How do I block IP addresses?

First, you must add them to your policy as a custom rule.

1. In the Jamf Safe Internet console, navigate to Policies → Content policies and ensure you are editing the policy at the correct level (OU) for your needs (Root, Lead or Group).
2. Select “Custom Rules.”
3. Enter the IP address(es) you wish to block into the “Add custom rules” box.
4. Choose “Block.”
5. Select “Add Custom Rules.”
6. You will then see your custom rules in the list.
7. Make sure to select “save and apply” so that these changes are delivered to devices.

Remember, IP address filtering is possible thanks to ODCF and is only available for devices with iOS and iPadOS 16+.

What does On-Device Content Filtering do for my school?
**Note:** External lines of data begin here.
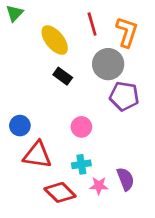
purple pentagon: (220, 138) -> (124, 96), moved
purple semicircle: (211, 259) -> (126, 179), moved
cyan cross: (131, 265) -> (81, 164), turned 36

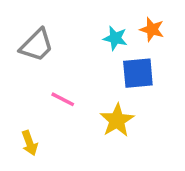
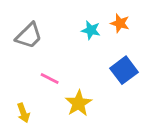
blue square: (138, 73) -> (124, 70), moved, turned -32
yellow star: (117, 120) -> (79, 103), moved

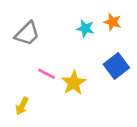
yellow star: (79, 103) -> (74, 83), moved
yellow arrow: (23, 113) -> (22, 106), turned 48

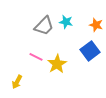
orange star: (112, 22) -> (96, 25), moved
gray trapezoid: (27, 34) -> (44, 26), moved

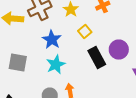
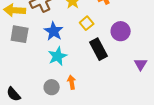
purple circle: (119, 50) -> (121, 31), moved
gray square: (18, 63) -> (20, 34), moved

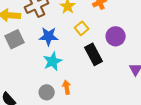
blue star: (54, 31) -> (49, 36), turned -30
gray square: (20, 34) -> (15, 39), turned -36

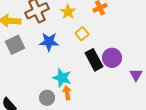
purple circle: (116, 36) -> (112, 58), moved
cyan star: (53, 61) -> (62, 78), moved, turned -30

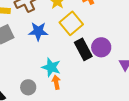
yellow square: (82, 34) -> (71, 23), size x1.6
gray circle: (47, 98) -> (28, 87), moved

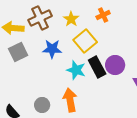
cyan star: (51, 67) -> (76, 70), moved
orange arrow: (56, 82) -> (70, 100), size x1.6

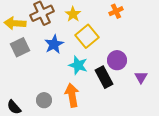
orange cross: (103, 15) -> (116, 11), moved
blue star: (52, 49) -> (54, 44), turned -30
black rectangle: (97, 67) -> (104, 77), moved

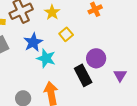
yellow square: (87, 36) -> (66, 34), size x0.6
cyan star: (78, 65) -> (46, 58), moved

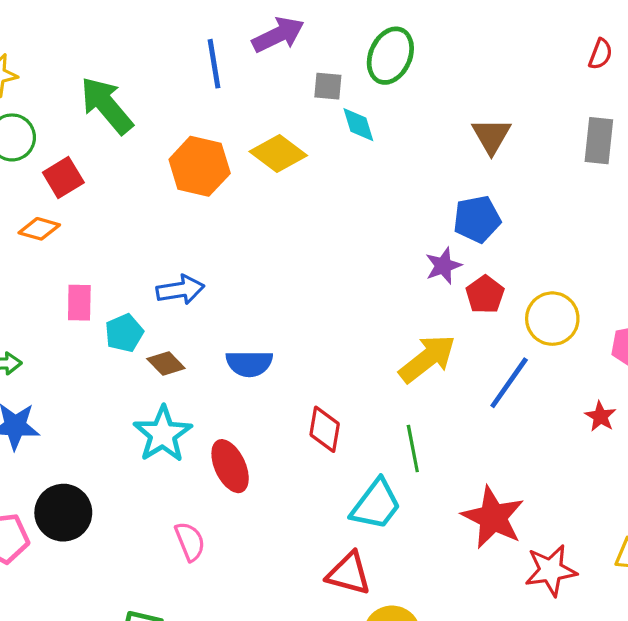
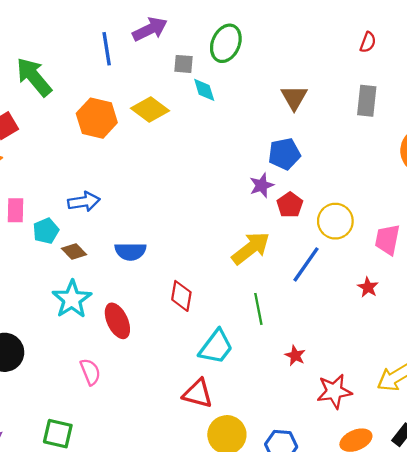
green line: (413, 448) -> (258, 309), moved
red star: (493, 517) -> (295, 356), size x0.5

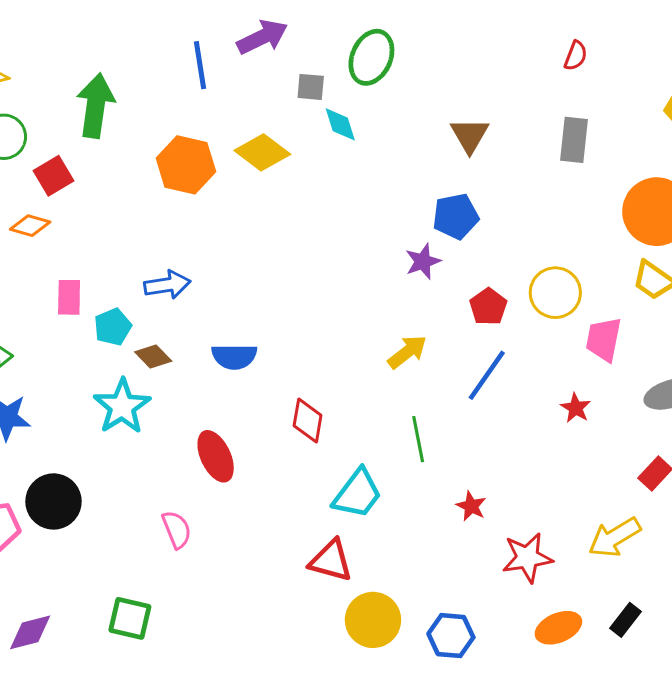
green arrow: (34, 77) -> (96, 106), turned 48
red pentagon: (290, 205) -> (488, 307), moved
yellow circle: (335, 221) -> (555, 293), moved
yellow arrow: (251, 248) -> (407, 352), size x0.7
cyan star: (72, 299) -> (122, 406), moved

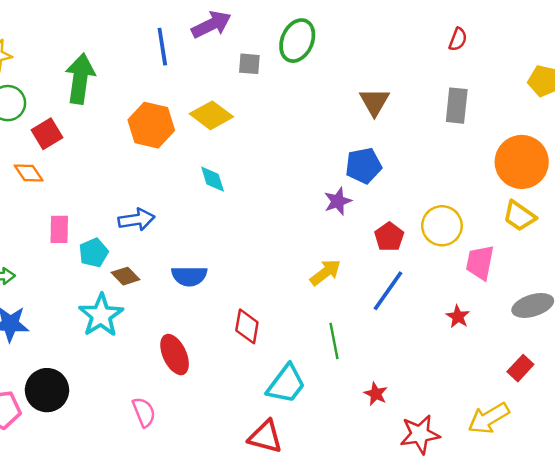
cyan diamond: (340, 124) -> (213, 179), moved
orange diamond: (30, 226) -> (29, 173), turned 40

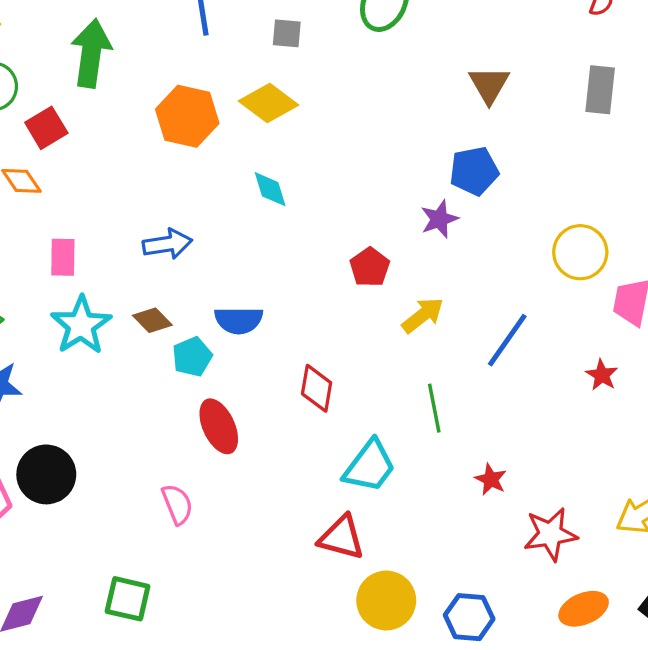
gray square: (249, 64) -> (287, 33), moved
red pentagon: (389, 237) -> (370, 267), moved
cyan pentagon: (94, 253) -> (192, 357), moved
cyan star: (101, 315) -> (81, 325), moved

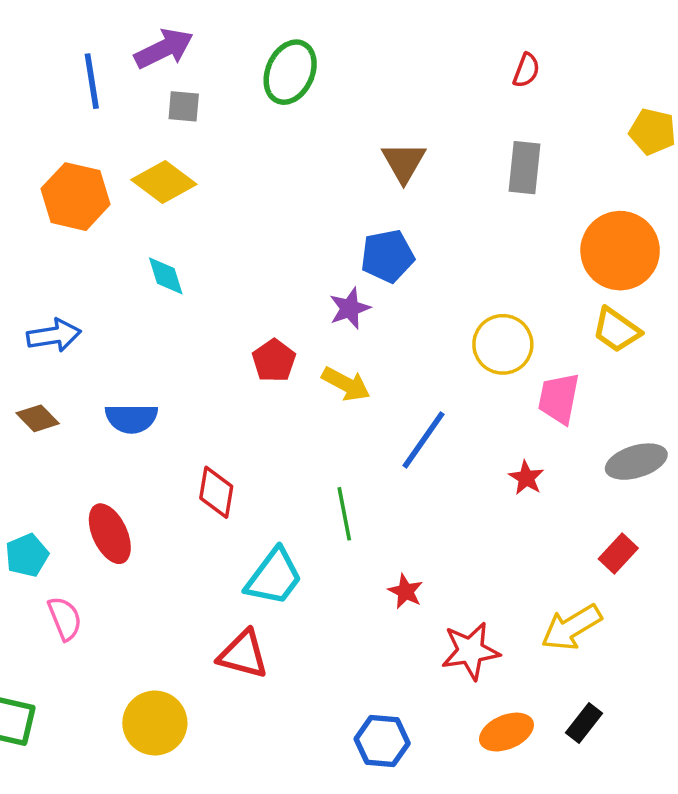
yellow arrow: (423, 315) -> (346, 384), moved, turned 66
cyan pentagon: (192, 357) -> (27, 555), moved
yellow circle: (386, 600) -> (155, 723), moved

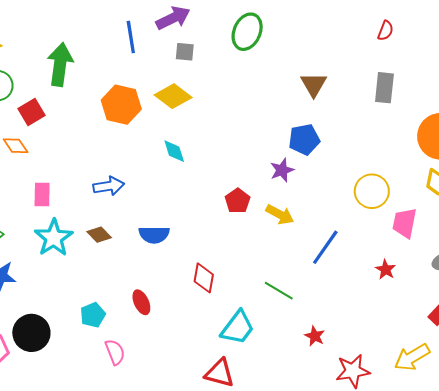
green line: (344, 514) -> (279, 291), turned -48
red ellipse: (110, 534) -> (141, 302), size x0.7

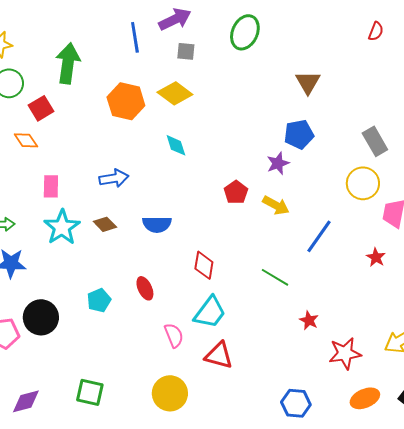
gray rectangle: (384, 88) -> (375, 141), moved, turned -36
cyan trapezoid: (238, 328) -> (210, 312), moved
pink semicircle: (115, 352) -> (174, 335), moved

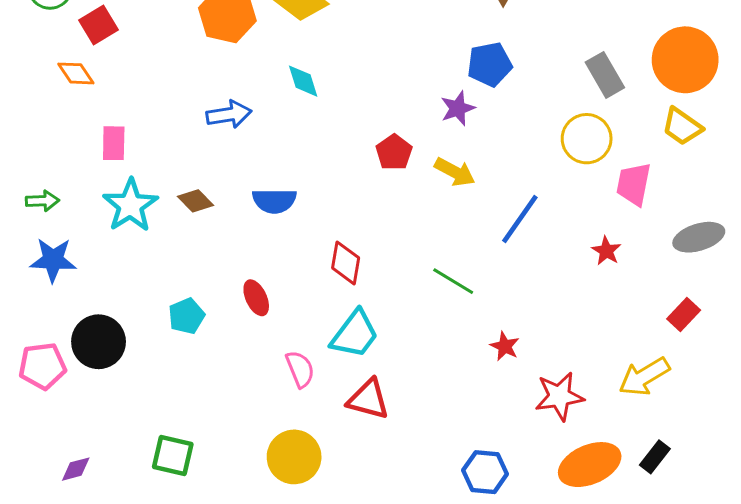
blue arrow: (114, 178) -> (229, 114), moved
orange ellipse: (365, 398) -> (590, 465), size x1.4
purple diamond: (26, 401) -> (76, 469), size x0.7

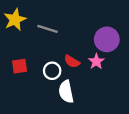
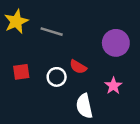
pink star: (96, 61) -> (113, 86), moved
white semicircle: (66, 92) -> (84, 106), moved

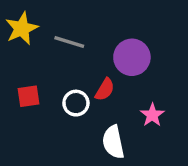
purple circle: (116, 43) -> (132, 57), moved
red semicircle: (78, 67) -> (105, 90), turned -90

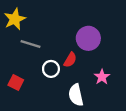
gray line: (69, 42) -> (31, 44), moved
red square: (28, 96) -> (16, 83), moved, turned 35

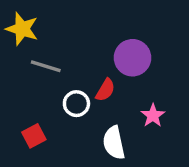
yellow star: (15, 19) -> (22, 29), turned -30
red square: (16, 83) -> (34, 136), moved, turned 35

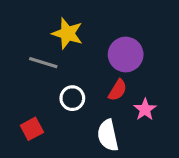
yellow star: (22, 29) -> (67, 33), moved
red semicircle: (105, 90) -> (118, 90), moved

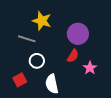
white circle: (72, 98) -> (37, 61), moved
white semicircle: (108, 135) -> (52, 84), moved

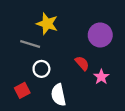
purple circle: (78, 34) -> (100, 35), moved
red semicircle: (73, 56) -> (82, 63), turned -72

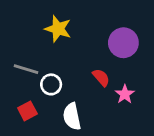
gray line: (30, 44) -> (26, 69), moved

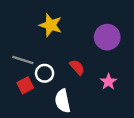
red semicircle: (101, 78) -> (77, 67), moved
red square: (27, 111) -> (25, 85), moved

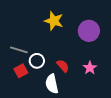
yellow star: (51, 25) -> (54, 21), moved
red semicircle: (77, 67) -> (63, 66), moved

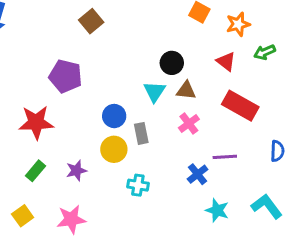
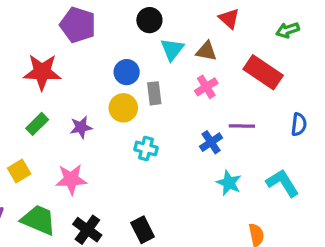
green arrow: (265, 52) -> (288, 30), moved
red triangle: (226, 61) -> (229, 19), moved
black circle: (172, 63) -> (149, 20), moved

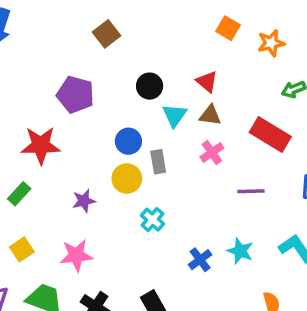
red triangle: (229, 19) -> (207, 82), moved
green rectangle: (37, 124) -> (19, 194), moved
blue cross: (211, 142) -> (200, 260), moved
cyan cross: (146, 149) -> (152, 220), turned 30

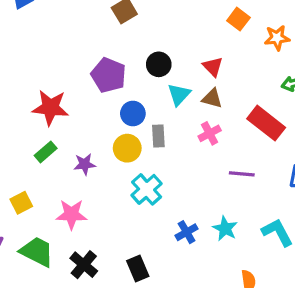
purple pentagon: (75, 95) -> (109, 75), moved
green rectangle: (19, 194) -> (46, 152), moved
cyan cross: (152, 220) -> (147, 189), size x1.4

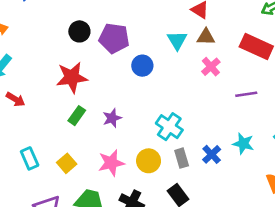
black circle: (159, 64) -> (79, 31), moved
gray rectangle: (158, 136) -> (182, 158), moved
yellow circle: (127, 148) -> (149, 161), moved

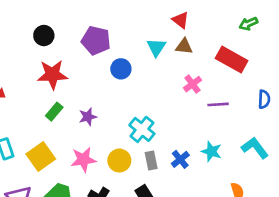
black circle: (79, 31) -> (44, 36), moved
pink cross: (211, 67) -> (193, 84), moved
yellow square: (67, 163) -> (41, 157), size x1.5

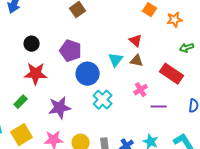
blue circle: (121, 69) -> (88, 74), size x1.5
green rectangle: (54, 112) -> (21, 102), moved
purple star: (88, 117) -> (60, 108), size x1.6
cyan cross: (142, 129) -> (103, 100), moved

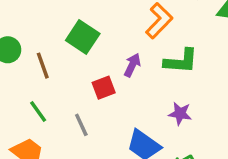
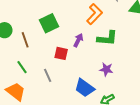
green square: (83, 37) -> (49, 23), turned 30
red square: (104, 88) -> (61, 53), turned 32

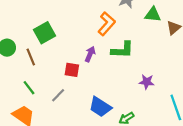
green square: (49, 23) -> (45, 33), moved
purple star: (106, 69) -> (147, 82), moved
gray line: (48, 75) -> (58, 95), turned 72

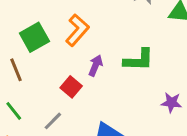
orange L-shape: (107, 24) -> (77, 30), moved
red square: (72, 70) -> (71, 87), turned 32

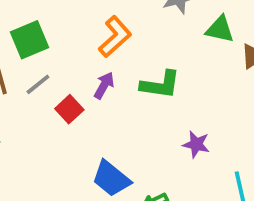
orange L-shape: (77, 30) -> (115, 37), moved
gray line: (53, 121) -> (38, 84), moved

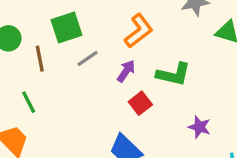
gray line: (38, 84) -> (87, 59), moved
red square: (69, 109) -> (140, 103), moved

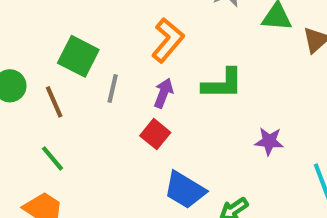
green square: (67, 28) -> (78, 56), turned -32
gray line: (87, 59) -> (113, 89), turned -30
red square: (140, 103) -> (155, 134), moved

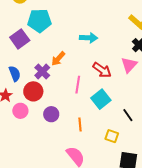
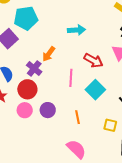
pink circle: (20, 111) -> (25, 110), moved

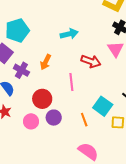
purple cross: (34, 69) -> (21, 70), moved
red circle: (27, 89) -> (42, 99), moved
cyan square: (95, 90) -> (103, 106), moved

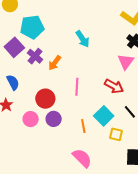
cyan arrow: (69, 34) -> (83, 39), turned 60
red arrow: (91, 61) -> (114, 86), moved
purple cross: (21, 70) -> (35, 56), moved

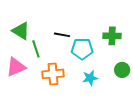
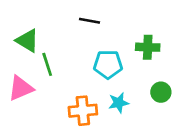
black line: (62, 35) -> (89, 21), moved
orange cross: (53, 74) -> (83, 111), moved

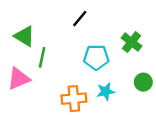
black line: (89, 21) -> (80, 19), turned -60
green cross: (148, 47) -> (132, 42), turned 36
green line: (47, 64) -> (42, 57), turned 30

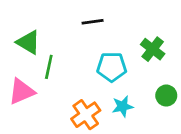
black line: (80, 19) -> (93, 22), turned 42
orange cross: (74, 99) -> (86, 115), turned -30

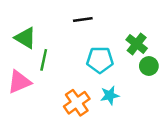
green circle: (166, 96) -> (149, 66), moved

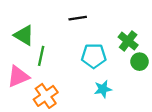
orange cross: (77, 103) -> (46, 96), moved

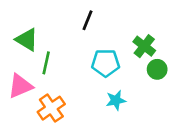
black line: (78, 18) -> (87, 20), turned -60

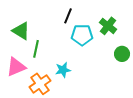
green cross: (144, 46) -> (108, 26), moved
cyan pentagon: (106, 63) -> (82, 35), moved
cyan star: (116, 100) -> (63, 70), moved

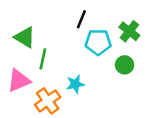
green circle: (122, 54) -> (125, 65), moved

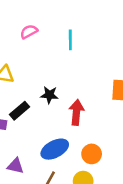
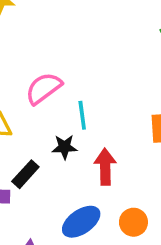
pink semicircle: (29, 32) -> (44, 88), moved, size x1.5
cyan line: (70, 40) -> (82, 115), moved

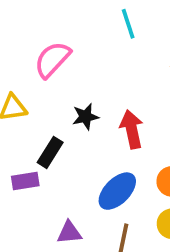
cyan line: (82, 115) -> (128, 24), moved

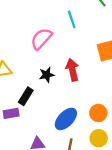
pink semicircle: (52, 60) -> (41, 39), moved
red arrow: (132, 129) -> (72, 70), moved

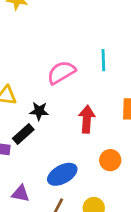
black star: (47, 75) -> (39, 111), moved
orange circle: (98, 113) -> (110, 160), moved

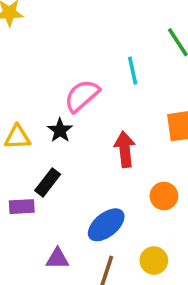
black star: (39, 111) -> (60, 130), moved, turned -30

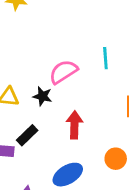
black star: (60, 130) -> (42, 96), turned -30
red arrow: (125, 149) -> (74, 125), moved

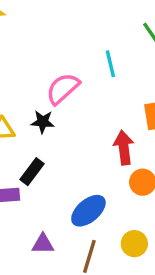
red arrow: (74, 125) -> (124, 148), moved

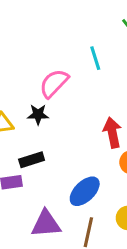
black rectangle: (32, 172) -> (32, 160), turned 40
purple triangle: (43, 244) -> (46, 224), size x1.5

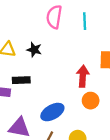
pink semicircle: (54, 83) -> (54, 17), moved, turned -50

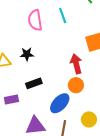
black rectangle: (21, 80) -> (34, 83), moved
orange circle: (91, 101) -> (76, 85), moved

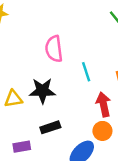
cyan line: (63, 15) -> (86, 72), moved
black star: (27, 54) -> (42, 91), size x1.5

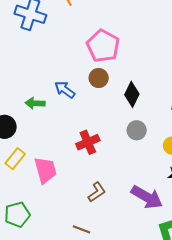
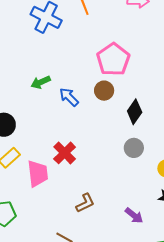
green arrow: (35, 103) -> (41, 82), moved, turned -36
red cross: (88, 142) -> (65, 153), moved, turned -30
purple arrow: (147, 197) -> (134, 216), size x0.6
This release of Jamf Safe Internet is super exciting as it brings more features in line with Apple's native technologies; it is also more comprehensive and robust. While IP address blocking is great for those who need it, being lower in the network stack allows you to filter even with a VPN on the device. This is a much-needed addition; ODCF is bringing us the feature set of the future.

Yes, there’s a bit of work to migrate to make sure your devices are using DoH and ODCF. However, if clever students have bypassed filtering using IP addresses or VPNs, the benefits outweigh the work.

If you’ve never had this happen in your school, now would be a great time to move to DoH and ODCF before it does. This is the future of Jamf Safe Internet, so why wait?